Would need to update UnixServer's API to support both models.
o) Something higher-level than Pipe which supports various disciplines and
makes it easier to write stream processing modules.
o) Make *Client::connect() work like TCPClient::connect().
o) Move to the getrusage-based Timer class and make it clear that that is what
it is for. Perhaps create a Timer base class and a UserTimer and WallTimer
for real use?
o) Add a flush token for Pipe::input() ?
o) Add a flush Event type for Pipe::output() ?
XXX It's unclear, but I think a flush method or similar may be needed to
implement buffer limiting? A flush method being like input(), except
that it only returns once the last Pipe in the Pipeline has returned
flush complete, or error if data cannot be flushed because there is not
enough to finish processing the data that is pending, at which point
you at least know that everything else has been flushed?
o) Make Pipe::input take a parameter to send EOS along with data.
o) How do we find out if remote has shut down read channel so we can stop
writing and shut down a Splice?
o) Make interface/listener objects automatically start listening.
o) Clean up address configuration objects to be more sensible, being either
specific components of addresses (e.g. to specify an IP address) or socket
addresses (e.g. AF_UNIX paths, IP+port pairs for TCP or UDP or SCTP.)
o) Connector abstraction: connection pooling / connecting via a SOCKS server.
For 0.8.0:
o) Cache hierarchy, including persistent storage.
o) TLS.
For 0.9.0:
o) Handle TCP OOB data.
After 1.0.0:
o) A CLI program for management. Remember to USE_POLL=select since Mac OS X can
only use select(2) for stdin and stdout.
o) Make it possible to detect when we are sending to a socket that is also
within WANProxy and avoid a system call -- just copy directly to the
appropriate buffer. It should be pretty easy to do this with the IO queueing
system if we getpeername/getsockname to identify this occurring.

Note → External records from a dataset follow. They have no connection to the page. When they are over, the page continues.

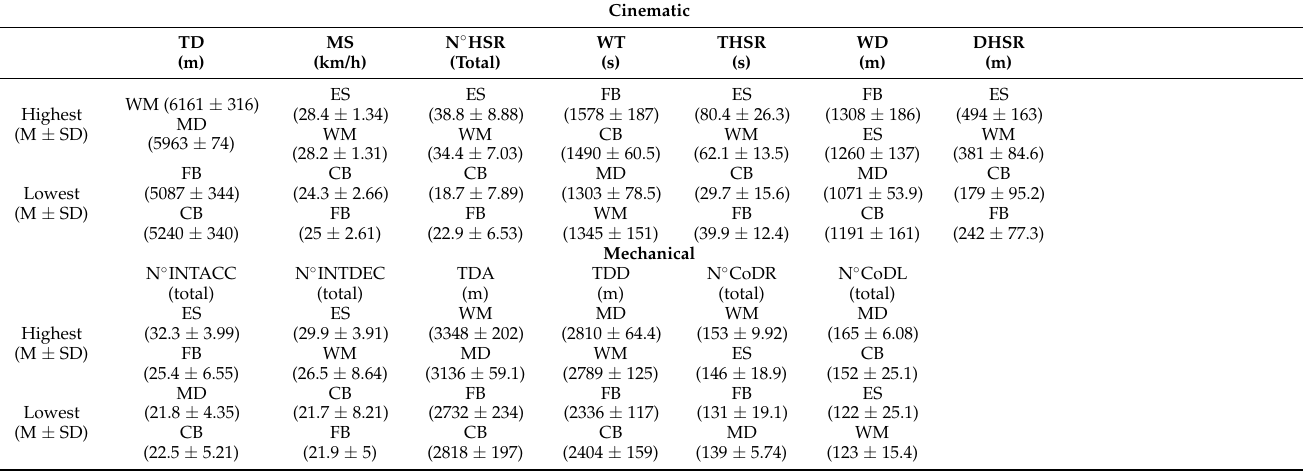
Table 5. Highest and lowest external load indicator differences among playing positions (central back, external striker, full back, midfielder, wide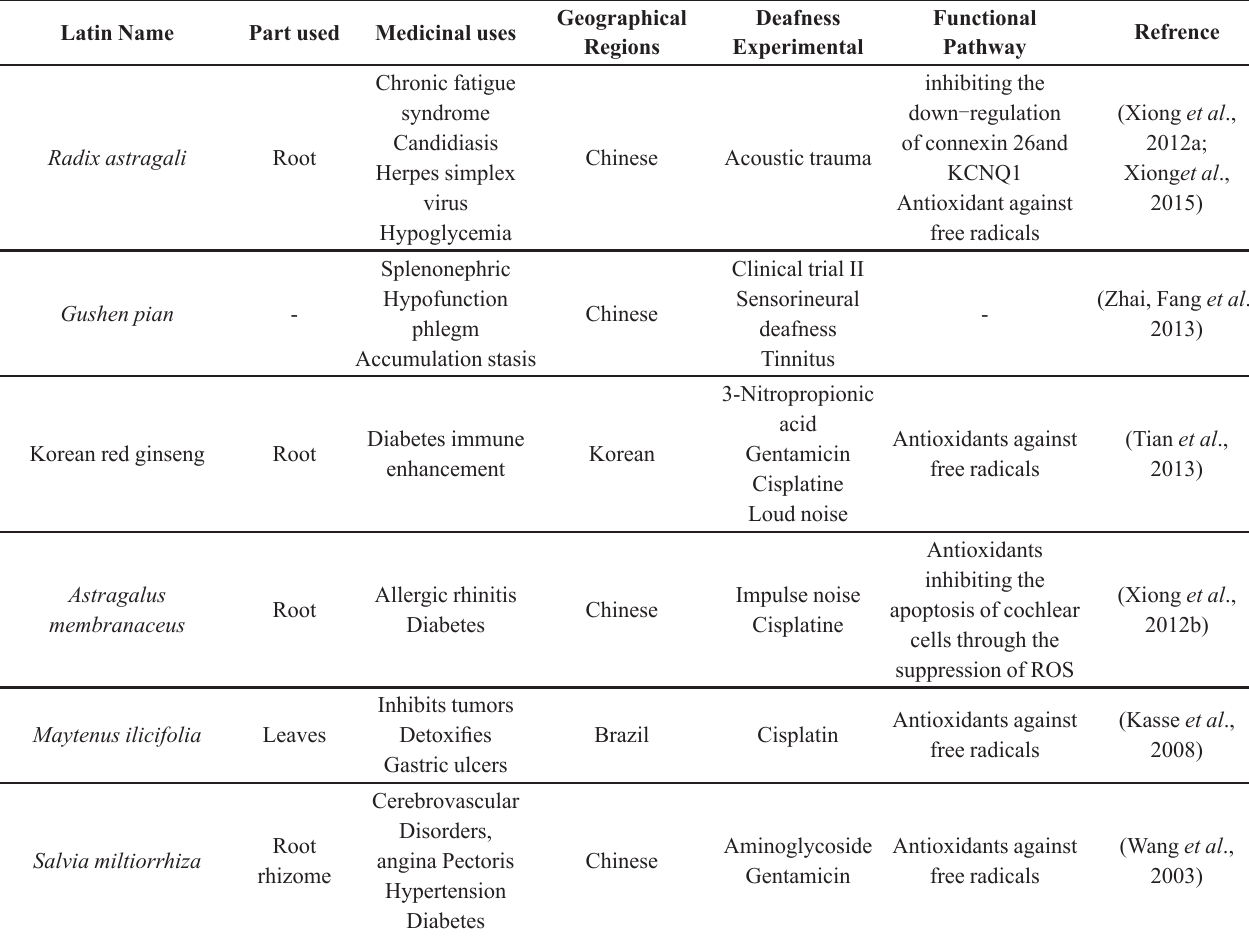
TABLE I - The list of medicinal plants used to treat ototoxicity induced by gentamicin, cisplatine and noise in the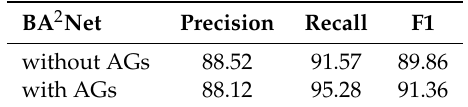
Table 2. Ablation study on attention gates of BA 2 Net.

o) Add an IO queueing system that will make it possible to use lio_listio on
systems that support it.
o) Make the XCodec encoder and decoder asynchronous.
o) Connection table. Database.
o) HTTP termination and reinitiation good enough to support an HTTP proxy mode.
Ongoing:
o) Add lots of comments.
o) Fix bugs.
o) Audit log levels.
o) Try to remove HALTs and NOTREACHEDs that aren't legitimate.
o) Give better debug information from configuration system.
Maybe:
o) A resolver that's less fragile than the OS-supplied ones. Mac OS X, at
minimum, neither keeps a pool of file descriptors nor errors out gracefully
when the OS is out of them, leading to hangs.
o) Send definitions out-of-band, too, so that QoS and backpressure on one
connection can't delay other connections.
o) In-path forwarding using BPF and a tiny network stack.
o) Run-length-encoding.
o) Many compression algorithms.
o) Allow chaining codecs.
o) SOCKS IPv6 support.
o) Some decent way to configure Pipelines.
o) Figure out a good name for a Pipeline, since Pipeline seems rubbish.
o) Merge two Pipelines.
o) Convert the SOCKS proxy server to a PipeEndpoint that merges the Pipeline
that it is connected to with a newly-created one.
o) Be less protocol-ignorant; add protocol-aware framing to WANProxy. For
example, HTTP response headers are likely to include some amount of changing
data (timestamps, etc.) so perhaps it's better to take a clean shot at the
start of the content. And perhaps it's better to convert to large chunks in
chunked encoding mode to get bigger windows of data to encode. No need to
remember the last 3 bytes of a chunk, the chunk header, and the next N bytes,
if the chunks won't be laid out the same every time. Right?